Assigned task: Go through the data below and gather each line containing "tietoja".

Listed records:

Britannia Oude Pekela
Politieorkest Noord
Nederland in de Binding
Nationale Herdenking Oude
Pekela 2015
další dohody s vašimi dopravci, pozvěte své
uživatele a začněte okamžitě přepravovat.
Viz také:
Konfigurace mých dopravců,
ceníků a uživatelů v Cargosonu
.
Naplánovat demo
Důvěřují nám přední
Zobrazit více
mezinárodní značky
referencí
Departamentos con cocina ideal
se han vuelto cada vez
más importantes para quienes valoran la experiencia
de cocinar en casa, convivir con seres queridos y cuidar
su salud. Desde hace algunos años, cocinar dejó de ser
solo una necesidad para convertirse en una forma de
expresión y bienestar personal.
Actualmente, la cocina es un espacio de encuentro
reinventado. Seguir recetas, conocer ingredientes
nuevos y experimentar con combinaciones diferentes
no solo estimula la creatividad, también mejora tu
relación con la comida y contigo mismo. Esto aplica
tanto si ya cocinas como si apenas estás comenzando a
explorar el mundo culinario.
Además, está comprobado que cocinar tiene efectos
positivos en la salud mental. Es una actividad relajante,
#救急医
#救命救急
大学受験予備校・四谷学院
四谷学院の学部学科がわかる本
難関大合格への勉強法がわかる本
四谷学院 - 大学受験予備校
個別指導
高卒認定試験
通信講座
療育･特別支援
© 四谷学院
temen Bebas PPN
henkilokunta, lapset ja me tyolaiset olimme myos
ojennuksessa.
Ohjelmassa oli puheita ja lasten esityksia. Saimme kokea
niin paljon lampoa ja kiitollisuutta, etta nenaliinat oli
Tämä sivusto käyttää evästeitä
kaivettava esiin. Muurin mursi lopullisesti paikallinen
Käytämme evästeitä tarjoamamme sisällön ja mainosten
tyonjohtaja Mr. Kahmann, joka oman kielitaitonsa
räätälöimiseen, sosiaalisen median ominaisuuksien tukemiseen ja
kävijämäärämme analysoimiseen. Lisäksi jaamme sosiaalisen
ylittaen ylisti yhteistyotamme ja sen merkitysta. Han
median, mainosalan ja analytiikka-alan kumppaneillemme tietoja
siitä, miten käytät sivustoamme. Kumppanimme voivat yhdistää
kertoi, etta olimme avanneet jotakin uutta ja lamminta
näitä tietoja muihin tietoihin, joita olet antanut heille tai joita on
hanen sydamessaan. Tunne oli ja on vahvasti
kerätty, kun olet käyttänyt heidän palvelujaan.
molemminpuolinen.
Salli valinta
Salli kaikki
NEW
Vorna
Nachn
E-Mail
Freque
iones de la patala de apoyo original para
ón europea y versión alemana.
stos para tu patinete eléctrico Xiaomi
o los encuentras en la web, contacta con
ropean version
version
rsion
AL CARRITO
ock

Output for this task:
median, mainosalan ja analytiikka-alan kumppaneillemme tietoja
näitä tietoja muihin tietoihin, joita olet antanut heille tai joita on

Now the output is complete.